In arguing with Speed, Lincoln was also arguing with himself. Did his friend fear he did not love his fiancée enough? “What nonsense!” Lincoln exclaimed. Speed had not courted Fanny for her wealth, because she had none, and he had not wooed her because she was “moral, aimiable, sensible, or even of good character.” He had asked her to marry him because he had fallen head over heels in love with her. After Speed confessed to “excessively bad feeling” when Fanny became seriously ill, Lincoln took this as “indubitable evidence of your undying affection for her.” “Why Speed,” he reasoned, “if you did not love her, although you might not wish her death, you would most calmly be resigned to it.” As the date for Speed’s marriage approached, Lincoln warned that it was “probable, that your nerves will fail you occasionally for a while,” but he predicted that all would be well if his friend avoided exposure to bad weather—which, he noted, “my experience clearly proves to be verry severe on defective nerves”—and did not allow himself to be idle. “In two or three months, to say the most,” he predicted, you “will be the happiest of men.”

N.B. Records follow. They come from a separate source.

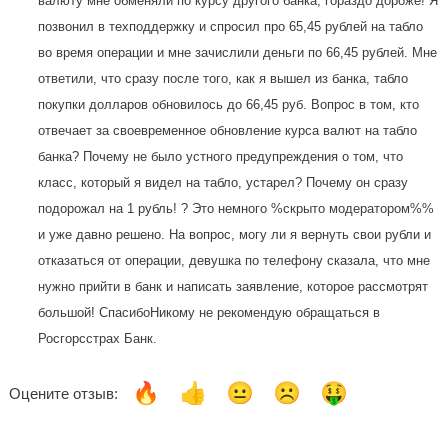
валюту мне обменяли по курсу другого банка, гораздо дороже! Я
позвонил в техподдержку и спросил про 65,45 рублей на табло
во время операции и мне зачислили деньги по 66,45 рублей. Мне
ответили, что сразу после того, как я вышел из банка, табло
покупки долларов обновилось до 66,45 руб. Вопрос в том, кто
отвечает за своевременное обновление курса валют на табло
банка? Почему не было устного предупреждения о том, что
класс, который я видел на табло, устарел? Почему он сразу
подорожал на 1 рубль! ? Это немного %скрыто модератором%%
и уже давно решено. На вопрос, могу ли я вернуть свои рубли и
отказаться от операции, девушка по телефону сказала, что мне
нужно прийти в банк и написать заявление, которое рассмотрят
большой! СпасибоНикому не рекомендую обращаться в
Росгорсстрах Банк.
Оцените отзыв:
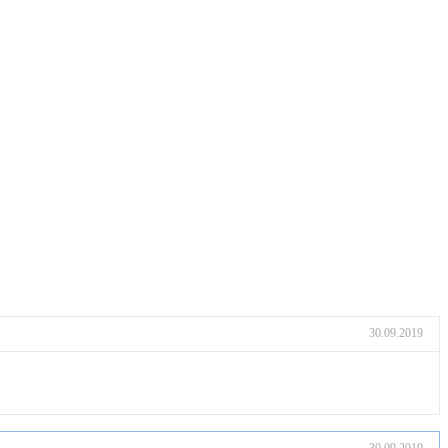
30.09.2019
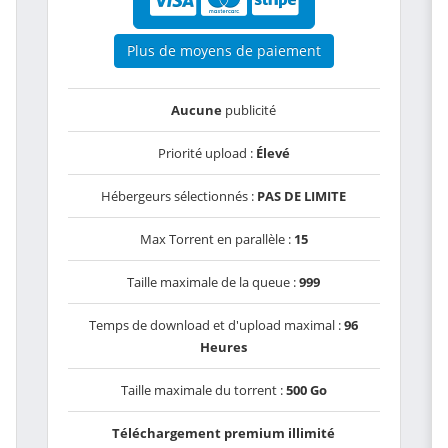
Plus de moyens de paiement
Aucune
publicité
Priorité upload :
Élevé
Hébergeurs sélectionnés :
PAS DE LIMITE
Max Torrent en parallèle :
15
Taille maximale de la queue :
999
Temps de download et d'upload maximal :
96
Heures
Taille maximale du torrent :
500 Go
Téléchargement premium illimité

Once the wedding took place, a different note entered Lincoln’s letters. He awaited “with intense anxiety and trepidation” Speed’s report on his marriage. When Speed reported that he was far happier than he ever expected to be, Lincoln was overjoyed. “I am not going beyond the truth, when
I tell you, that the short space it took me to read your last letter, gave me more pleasure, than the total sum of all I have enjoyed since that fatal first of Jany. ’41.” He might have left it at that, but he needed to make sure that Speed, after all his doubts and suffering, was happy. Eight months after the wedding he asked bluntly: “Are you now, in
feeling
as well
as judgment,
glad you are married as you are?” “From any body but me,” he realized, “this would be an impudent question not to be tolerated; but I know you will pardon it in me.”

IX
 

He had a reason for asking Speed to reply quickly, for he was once more approaching marriage with Mary Todd. After their rupture the two had tried to avoid each other, but in a small town like Springfield each was always conscious of what the other was doing. Then Mrs. Simeon Francis, wife of Lincoln’s good friend, the editor of the
Sangamo Journal,
decided to intervene. Inviting both Lincoln and Mary to a social affair, she brought them face-to-face and enjoined, “Be friends again.”